> FRAGMENTO DEL DOCUMENTO:
+++
Como estas palabras tienen que no ser una enumeración mecánica, ustedes seguirán mi pensamiento.
Cuando volábamos ayer temprano hacia Santiago, era un día claro, excepcionalmente claro, y poco antes de abrirse el cielo, con las puntas aceradas de las montañas de la Sierra, un poco antes, un hilo de plata, trazado y relampagueado por el sol naciente por el oriente, marcaba un límite, era el Jobabo. El Jobabo era y es la delimitación con el oriente de Cuba, esta era la tierra del oriente. Y en muchas ocasiones escuché aun a Fidel la afirmación de orientales, y es un título hermoso: ¡Orientales! Y cuando alguien por razones administrativas, y cuando la nación por razones administrativas se vio necesitada de agilizar y modernizar el sistema de gobierno, respondiendo a ciertas preocupaciones, Fidel exclamó categóricamente: “Oriente no se ha dividido, se ha multiplicado” (Aplausos).
Por eso al Moncada vinieron de todas partes de Cuba, ¡de todas partes!: un contingente formado y hermético vino desde Artemisa, la más occidental de todas las provincias; el doctor Mario Muñoz Monroy era de Colón; Abel Santamaría, de Constancia, el ingenio en la provincia de Las Villas. Y así podría nombrar a los que se reunieron aquella noche en la granja Siboney y abrazaron a aquel muchacho de ojos profundos, de pensamiento lúcido, a cuyo padre Fidel después escribiría una carta memorable, Renato Guitart, que representó a Santiago en la épica batalla.
+++
> INFORMACIÓN PROPORCIONADA:

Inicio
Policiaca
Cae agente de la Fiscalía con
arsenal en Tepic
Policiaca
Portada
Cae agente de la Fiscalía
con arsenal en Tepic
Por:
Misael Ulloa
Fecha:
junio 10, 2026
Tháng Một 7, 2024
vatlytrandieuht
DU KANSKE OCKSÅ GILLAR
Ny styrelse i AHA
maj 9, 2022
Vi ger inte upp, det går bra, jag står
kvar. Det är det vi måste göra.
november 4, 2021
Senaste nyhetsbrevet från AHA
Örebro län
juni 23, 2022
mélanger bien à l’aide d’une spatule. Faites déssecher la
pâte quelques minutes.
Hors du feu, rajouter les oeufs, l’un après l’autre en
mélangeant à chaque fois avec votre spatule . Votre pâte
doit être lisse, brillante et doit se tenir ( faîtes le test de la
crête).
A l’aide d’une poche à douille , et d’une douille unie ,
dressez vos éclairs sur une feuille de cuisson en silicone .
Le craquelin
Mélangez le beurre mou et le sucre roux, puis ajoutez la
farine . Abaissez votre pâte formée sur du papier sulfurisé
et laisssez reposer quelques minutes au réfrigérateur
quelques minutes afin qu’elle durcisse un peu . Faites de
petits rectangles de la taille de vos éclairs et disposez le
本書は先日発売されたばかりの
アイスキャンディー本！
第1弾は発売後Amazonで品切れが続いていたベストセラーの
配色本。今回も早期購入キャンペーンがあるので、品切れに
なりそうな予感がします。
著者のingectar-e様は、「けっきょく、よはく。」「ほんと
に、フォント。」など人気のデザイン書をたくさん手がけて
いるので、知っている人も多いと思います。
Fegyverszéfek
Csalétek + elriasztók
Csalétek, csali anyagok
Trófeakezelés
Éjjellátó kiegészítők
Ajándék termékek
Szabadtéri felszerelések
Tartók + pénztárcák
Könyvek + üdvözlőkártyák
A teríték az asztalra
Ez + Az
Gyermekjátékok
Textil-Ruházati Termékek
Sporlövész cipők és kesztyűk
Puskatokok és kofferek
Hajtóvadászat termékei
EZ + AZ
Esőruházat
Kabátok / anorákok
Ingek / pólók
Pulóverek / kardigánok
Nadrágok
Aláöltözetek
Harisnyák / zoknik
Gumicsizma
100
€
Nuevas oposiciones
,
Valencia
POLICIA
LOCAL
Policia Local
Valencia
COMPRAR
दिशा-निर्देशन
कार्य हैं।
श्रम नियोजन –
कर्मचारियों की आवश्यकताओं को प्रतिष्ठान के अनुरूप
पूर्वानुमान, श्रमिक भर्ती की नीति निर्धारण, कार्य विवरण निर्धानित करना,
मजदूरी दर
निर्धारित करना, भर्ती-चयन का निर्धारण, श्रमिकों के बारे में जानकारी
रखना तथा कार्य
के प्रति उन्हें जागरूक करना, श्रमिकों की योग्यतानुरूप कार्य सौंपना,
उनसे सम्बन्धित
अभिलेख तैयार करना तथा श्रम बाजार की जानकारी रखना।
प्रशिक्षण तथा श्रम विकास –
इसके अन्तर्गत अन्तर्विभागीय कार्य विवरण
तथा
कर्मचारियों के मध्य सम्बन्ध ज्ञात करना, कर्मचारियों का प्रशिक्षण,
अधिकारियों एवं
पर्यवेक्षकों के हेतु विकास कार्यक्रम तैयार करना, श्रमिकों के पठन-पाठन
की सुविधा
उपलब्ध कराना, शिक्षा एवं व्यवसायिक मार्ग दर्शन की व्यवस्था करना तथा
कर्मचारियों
+++
> TAREAS POR REALIZAR:
**1)** Repite el pasaje del discurso sobre el Moncada comenzando con "Por eso al Moncada" y continuando hasta "la épica batalla.", sin cambiar nada.
**2)** Traduce al inglés esta oración del discurso sobre el Moncada: "El Jobabo era y es la delimitación con el oriente de Cuba, esta era la tierra del oriente."
**3)** Reanuda el discurso sobre el Moncada a partir de su última oración.

> RESPUESTAS A LAS TAREAS:
**1)**
Por eso al Moncada vinieron de todas partes de Cuba, ¡de todas partes!: un contingente formado y hermético vino desde Artemisa, la más occidental de todas las provincias; el doctor Mario Muñoz Monroy era de Colón; Abel Santamaría, de Constancia, el ingenio en la provincia de Las Villas. Y así podría nombrar a los que se reunieron aquella noche en la granja Siboney y abrazaron a aquel muchacho de ojos profundos, de pensamiento lúcido, a cuyo padre Fidel después escribiría una carta memorable, Renato Guitart, que representó a Santiago en la épica batalla.

**2)** The Jobabo was and is the boundary with the east of Cuba; this was the land of the east.

**3)**
¿Qué somos nosotros verdaderamente? Anoche, en la gala, alguien tomaba las palabras de Martí cuando afirmó: el dulcísimo misterio que tiene esa palabra: cubanos. Y cuando se desplomó en la confluencia del Cauto y del Contramaestre, Martí, el Apóstol, a los 42 años de la vida, tenía la certeza, y así lo dijo, de que su pensamiento volvería y resucitaría. Él soñó con algo que era entonces casi imposible: la unidad hermética de la nación. Él vio con nitidez que únicamente la generosidad, la rapidez y la fortaleza nos darían la victoria frente a un ejército poderoso, temible, batallador, que creía luchar por sus razones. No lo pudo ver logrado.
Hay que afirmar categóricamente que tenemos la unidad nacional, esa unidad absoluta del pueblo que se llama hoy en Santiago, santiagueros, pero que es fundamentalmente, como lo dice su nombre completo: Santiago de Cuba (Aplausos). Hoy somos cubanos y es la unidad nacional que Fidel alcanzó lo más precioso.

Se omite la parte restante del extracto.